Tom Hanks works in a factory – where everything is timed – and his routine obeys a series of mechanical and bitter commandments. A monotonous operation ditates his life. He acts and decides to buy a rope. A rope that will end his melancholic life. It’s on his schedule, but something doesn’t go as expected and a series of obstacles arise to disrupt his time arranged with death.
This is how the character of Otto Anderson is presented to us by director Marc Forster, who is clever on showing the Hanks’s expressions and nuances as the grumpy widower. It is his reaction to an electronic robot bothering him on the phone, for example, or his new neighbors bothering him that shows the protagonist’s view of life.
A UPS car disrupts traffic, going against the sign that says what to do, the bicycle interferes with his routine, but it is when he is faced with the complexities of people that involve these disruptions, these breaches of rules, that Otto notice how life is bigger than he seem to think.

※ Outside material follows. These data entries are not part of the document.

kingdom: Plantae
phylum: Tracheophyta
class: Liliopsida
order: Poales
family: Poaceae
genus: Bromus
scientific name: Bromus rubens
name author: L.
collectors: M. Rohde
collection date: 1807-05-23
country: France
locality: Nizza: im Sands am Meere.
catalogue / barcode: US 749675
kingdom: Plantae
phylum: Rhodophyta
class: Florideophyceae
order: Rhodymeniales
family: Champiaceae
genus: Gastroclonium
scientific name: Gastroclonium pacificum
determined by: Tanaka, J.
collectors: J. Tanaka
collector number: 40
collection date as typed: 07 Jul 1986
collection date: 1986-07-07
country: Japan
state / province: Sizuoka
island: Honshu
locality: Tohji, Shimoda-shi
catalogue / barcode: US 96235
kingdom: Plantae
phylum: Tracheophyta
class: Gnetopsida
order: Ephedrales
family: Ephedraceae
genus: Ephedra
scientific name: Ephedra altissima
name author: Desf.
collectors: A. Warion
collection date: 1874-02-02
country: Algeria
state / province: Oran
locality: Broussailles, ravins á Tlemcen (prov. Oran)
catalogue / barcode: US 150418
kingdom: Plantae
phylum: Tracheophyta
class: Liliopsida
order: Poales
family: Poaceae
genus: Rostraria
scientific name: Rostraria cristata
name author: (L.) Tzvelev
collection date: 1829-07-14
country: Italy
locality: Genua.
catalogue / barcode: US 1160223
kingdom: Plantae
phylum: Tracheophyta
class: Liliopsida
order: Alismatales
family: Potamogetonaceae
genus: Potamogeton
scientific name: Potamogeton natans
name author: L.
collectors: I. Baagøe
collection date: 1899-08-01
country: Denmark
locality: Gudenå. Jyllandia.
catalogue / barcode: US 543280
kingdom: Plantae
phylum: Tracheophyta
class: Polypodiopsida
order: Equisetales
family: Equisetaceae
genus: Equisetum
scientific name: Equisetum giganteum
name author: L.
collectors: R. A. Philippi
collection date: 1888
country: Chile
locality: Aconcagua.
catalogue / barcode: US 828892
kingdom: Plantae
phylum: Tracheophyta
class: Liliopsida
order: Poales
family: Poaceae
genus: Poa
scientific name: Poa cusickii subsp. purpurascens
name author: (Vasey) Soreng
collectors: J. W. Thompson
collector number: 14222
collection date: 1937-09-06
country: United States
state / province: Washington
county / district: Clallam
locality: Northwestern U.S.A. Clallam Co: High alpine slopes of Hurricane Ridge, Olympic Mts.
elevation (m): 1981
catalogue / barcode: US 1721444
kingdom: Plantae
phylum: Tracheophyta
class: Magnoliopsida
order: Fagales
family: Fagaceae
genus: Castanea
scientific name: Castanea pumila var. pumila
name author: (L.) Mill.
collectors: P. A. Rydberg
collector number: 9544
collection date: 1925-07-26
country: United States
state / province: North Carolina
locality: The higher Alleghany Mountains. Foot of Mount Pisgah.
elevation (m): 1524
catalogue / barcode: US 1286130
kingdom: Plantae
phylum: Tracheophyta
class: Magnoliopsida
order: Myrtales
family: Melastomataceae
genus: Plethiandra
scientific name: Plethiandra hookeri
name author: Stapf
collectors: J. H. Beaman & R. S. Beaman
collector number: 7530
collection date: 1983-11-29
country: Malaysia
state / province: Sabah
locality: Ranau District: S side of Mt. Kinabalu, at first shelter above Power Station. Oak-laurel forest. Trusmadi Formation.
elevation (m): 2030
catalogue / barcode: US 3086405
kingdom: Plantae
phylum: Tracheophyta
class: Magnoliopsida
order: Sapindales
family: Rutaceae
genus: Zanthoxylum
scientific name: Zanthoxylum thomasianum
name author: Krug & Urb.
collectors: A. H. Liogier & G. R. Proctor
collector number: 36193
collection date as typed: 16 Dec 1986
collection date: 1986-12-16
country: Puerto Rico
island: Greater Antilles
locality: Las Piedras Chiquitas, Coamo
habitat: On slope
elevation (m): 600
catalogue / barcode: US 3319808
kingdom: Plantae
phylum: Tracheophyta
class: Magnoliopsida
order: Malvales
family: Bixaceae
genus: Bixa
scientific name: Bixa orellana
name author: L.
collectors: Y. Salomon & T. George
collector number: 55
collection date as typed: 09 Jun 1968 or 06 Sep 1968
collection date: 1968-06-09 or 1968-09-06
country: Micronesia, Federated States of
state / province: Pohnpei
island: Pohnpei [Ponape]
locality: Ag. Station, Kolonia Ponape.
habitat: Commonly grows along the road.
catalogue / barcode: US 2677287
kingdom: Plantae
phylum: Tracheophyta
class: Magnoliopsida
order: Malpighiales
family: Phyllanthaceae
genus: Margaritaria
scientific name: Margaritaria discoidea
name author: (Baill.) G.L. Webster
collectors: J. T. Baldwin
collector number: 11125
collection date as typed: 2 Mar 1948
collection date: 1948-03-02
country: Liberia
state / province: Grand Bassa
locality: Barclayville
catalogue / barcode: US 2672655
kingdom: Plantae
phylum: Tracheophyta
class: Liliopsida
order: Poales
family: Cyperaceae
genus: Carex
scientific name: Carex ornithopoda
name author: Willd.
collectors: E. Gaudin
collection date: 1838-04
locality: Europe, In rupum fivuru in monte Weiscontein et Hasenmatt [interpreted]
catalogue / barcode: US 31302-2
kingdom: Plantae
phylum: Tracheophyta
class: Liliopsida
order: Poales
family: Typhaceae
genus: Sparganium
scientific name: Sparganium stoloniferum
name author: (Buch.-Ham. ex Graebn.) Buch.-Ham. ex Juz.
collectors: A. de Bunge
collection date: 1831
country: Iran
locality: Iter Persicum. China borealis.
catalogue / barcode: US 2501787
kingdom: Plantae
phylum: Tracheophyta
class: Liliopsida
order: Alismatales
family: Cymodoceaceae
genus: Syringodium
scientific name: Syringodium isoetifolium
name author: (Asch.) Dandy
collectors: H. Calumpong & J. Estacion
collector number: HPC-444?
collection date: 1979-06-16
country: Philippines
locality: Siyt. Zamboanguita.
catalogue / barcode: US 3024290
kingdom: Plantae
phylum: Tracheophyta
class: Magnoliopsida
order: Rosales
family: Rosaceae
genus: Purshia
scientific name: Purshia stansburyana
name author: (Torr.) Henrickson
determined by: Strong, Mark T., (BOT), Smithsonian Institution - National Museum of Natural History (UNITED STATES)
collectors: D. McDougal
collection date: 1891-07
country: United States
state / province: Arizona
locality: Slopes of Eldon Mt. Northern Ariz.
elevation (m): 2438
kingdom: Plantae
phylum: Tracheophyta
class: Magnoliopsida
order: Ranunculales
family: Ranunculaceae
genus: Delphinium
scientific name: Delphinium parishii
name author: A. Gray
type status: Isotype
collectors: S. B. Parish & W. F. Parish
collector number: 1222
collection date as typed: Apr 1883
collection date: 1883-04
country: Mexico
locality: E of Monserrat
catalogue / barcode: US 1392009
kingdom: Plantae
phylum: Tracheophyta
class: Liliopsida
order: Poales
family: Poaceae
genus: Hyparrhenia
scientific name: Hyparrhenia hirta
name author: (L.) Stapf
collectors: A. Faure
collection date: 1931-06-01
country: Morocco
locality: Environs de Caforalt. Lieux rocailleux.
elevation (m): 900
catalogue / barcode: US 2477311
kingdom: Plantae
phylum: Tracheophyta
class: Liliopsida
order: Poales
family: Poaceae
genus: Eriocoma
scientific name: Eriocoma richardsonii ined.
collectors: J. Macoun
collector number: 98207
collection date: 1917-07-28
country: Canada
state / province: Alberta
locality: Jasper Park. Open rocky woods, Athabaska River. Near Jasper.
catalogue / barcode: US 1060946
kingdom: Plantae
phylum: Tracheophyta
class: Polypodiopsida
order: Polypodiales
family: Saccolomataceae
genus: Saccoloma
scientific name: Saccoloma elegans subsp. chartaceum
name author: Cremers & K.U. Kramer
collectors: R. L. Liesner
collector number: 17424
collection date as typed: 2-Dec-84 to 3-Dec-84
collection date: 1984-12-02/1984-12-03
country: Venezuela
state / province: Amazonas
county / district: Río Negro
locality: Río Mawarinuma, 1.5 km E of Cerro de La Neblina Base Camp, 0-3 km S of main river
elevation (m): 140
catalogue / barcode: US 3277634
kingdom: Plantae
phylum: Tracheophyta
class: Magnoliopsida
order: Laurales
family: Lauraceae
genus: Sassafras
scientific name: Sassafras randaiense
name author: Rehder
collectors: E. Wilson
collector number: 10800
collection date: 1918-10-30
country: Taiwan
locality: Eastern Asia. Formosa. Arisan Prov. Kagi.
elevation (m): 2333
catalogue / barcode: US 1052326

From the scenario that previously showed a chapel prepared for a seventh day mass, when he puts a rope on top of the living room, we are now taken to other rooms and other ways of being from Hanks’ character. That’s when its protagonist realizes that life also serves to preserve the memory of those who are gone. That’s the beautiful message that Forster conveys.
There are editing problems regarding the character’s past, with childish and summarized insertions. However, the strength of A Man Called Otto lies in Hanks’ performance, one of his best contemporary film performances.